▶ [Geciteerde passage]:
30 nov - Andreas

Vandaag feest. Elke apostel heeft z’n feestdag, dus ook Andreas. Andreas was een enthousiast volgeling van de Heer die, zo lezen we in het evangelie van vandaag, bereid was haven en goed achter te laten om de Heer te volgen nadat Hij hem riep. En eigenlijk is het mooi, om bij het begin van de advent, na te denken over onze eigen roeping, hoe we deze ontvangen en dragen, om vervolgens te baren doorheen ons ja-woord.

Dikwijls zeggen mensen tegen elkaar: 'Je moet doen wat je voor jezelf het beste vindt, als je maar gelukkig bent'. Men zegt dit over het algemeen goed bedoeld, maar het heeft een heidens ondertoontje. Een christen zou veeleer moeten zeggen: 'Je zou moeten trachten te weten te komen wat God met je leven wilt, en dàt trachten te doen.' Dat is evangelie.
Ja, het is de Heer die roept. We roepen niet onszelf, we roepen ook niet anderen. Het is de Heer die roept en Hij alleen. Het kan natuurlijk zijn dat Hij mensen gebruikt om anderen te roepen, maar in wezen blijft het ook dan een roepen van de Heer.

Er wordt de dag van vandaag véél geroepen, er is veel lawaai in de wereld, allemaal mensen en instanties die roepen omdat ze het toch zo belangrijk vinden hun eigen ding te verkondigen. Allerhande programma’s op tv, film, muziek, social media, reclame, onze smarth-phone die voortdurend om aandacht smeekt, en natuurlijk ons eigen ego niet vergetend,… allemaal zaken die ons denken en keuzen beïnvloeden met soms goede, maar soms ook kwade gevolgen voor onszelf en de omgeving waarin we leven en bewegen.

Tussen al dat rumoer door is er één stem die, wanneer je daar oor voor hebt, boven al dat andere lawaai uitsteekt. Het is de stem van de Heer. Het is een stem van een totaal andere aard dan het hierboven genoemde rumoer. Het is een stem waarvan het niet vanzelfsprekend is haar te horen, laat staan aan haar gevolg te geven.

▶ [Gegevensverzameling]:
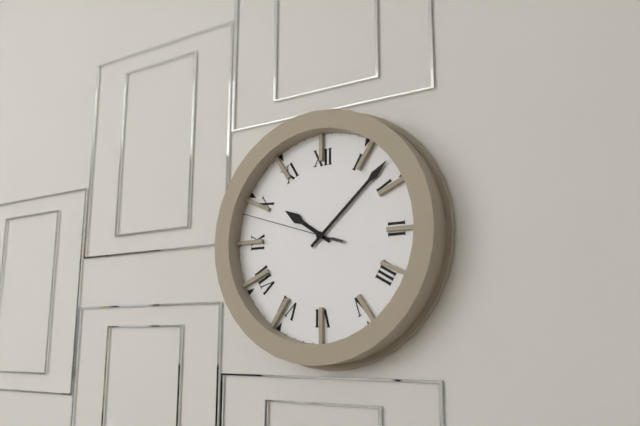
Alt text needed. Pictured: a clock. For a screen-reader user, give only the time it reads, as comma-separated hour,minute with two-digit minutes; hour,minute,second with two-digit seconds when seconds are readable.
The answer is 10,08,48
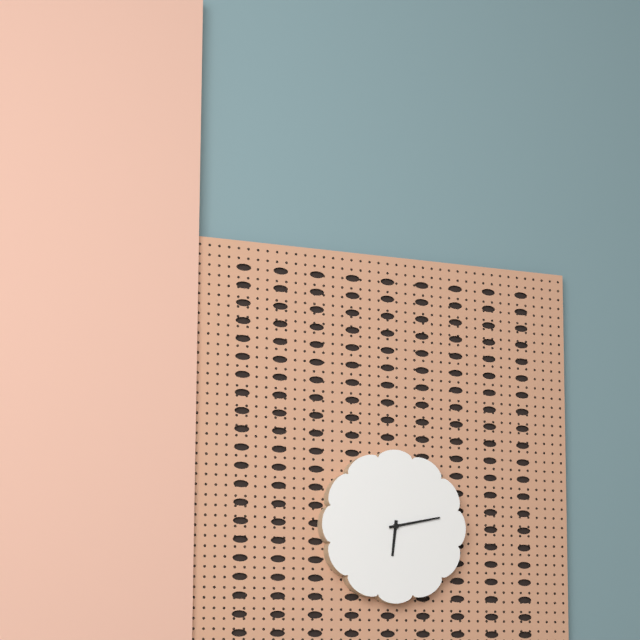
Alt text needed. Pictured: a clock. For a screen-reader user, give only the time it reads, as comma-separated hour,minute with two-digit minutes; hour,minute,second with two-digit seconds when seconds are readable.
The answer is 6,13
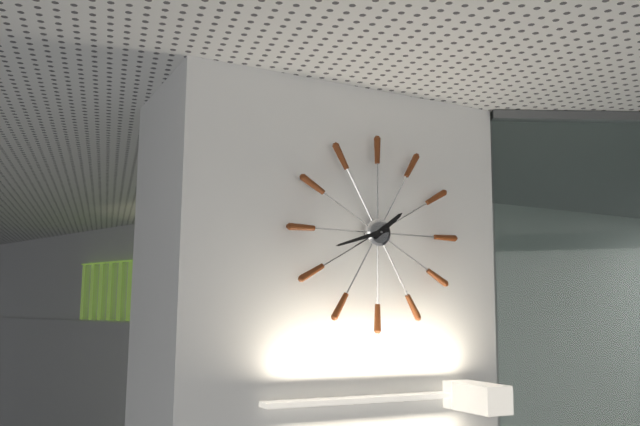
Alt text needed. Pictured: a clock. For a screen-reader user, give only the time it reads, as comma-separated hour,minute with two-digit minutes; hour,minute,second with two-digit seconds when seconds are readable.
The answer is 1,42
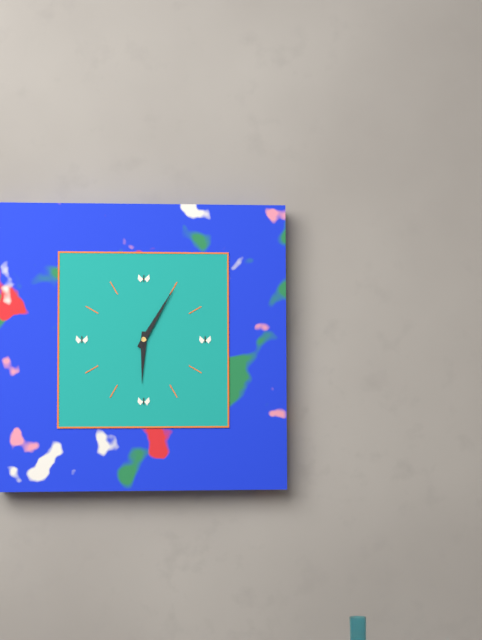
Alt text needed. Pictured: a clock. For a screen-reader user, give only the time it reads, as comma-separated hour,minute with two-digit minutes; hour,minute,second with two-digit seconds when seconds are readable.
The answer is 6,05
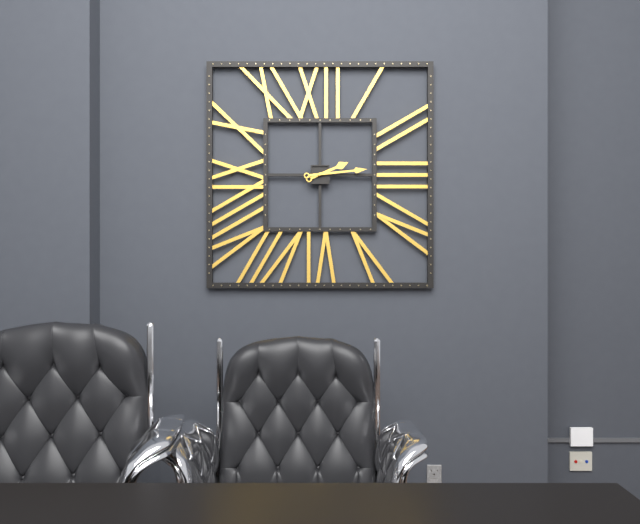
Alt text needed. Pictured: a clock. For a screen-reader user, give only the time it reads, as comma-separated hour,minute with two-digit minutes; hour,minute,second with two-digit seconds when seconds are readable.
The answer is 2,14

▶ [Schriftelijke opgave A]:
Neem uit de tekst over de apostel Andreas letterlijk het stuk over dat begint bij "Dikwijls zeggen mensen" en doorloopt tot en met "Dat is evangelie.".
▶ [Schriftelijke opgave B]:
Tel in hoeveel regels van de vermeldingen de tekenreeks "answer" voorkomt, waarbij het verschil tussen hoofdletters en kleine letters meetelt. Geef alleen het getal.

▶ [Volledig antwoord A]:
Dikwijls zeggen mensen tegen elkaar: 'Je moet doen wat je voor jezelf het beste vindt, als je maar gelukkig bent'. Men zegt dit over het algemeen goed bedoeld, maar het heeft een heidens ondertoontje. Een christen zou veeleer moeten zeggen: 'Je zou moeten trachten te weten te komen wat God met je leven wilt, en dàt trachten te doen.' Dat is evangelie.

▶ [Volledig antwoord B]:
5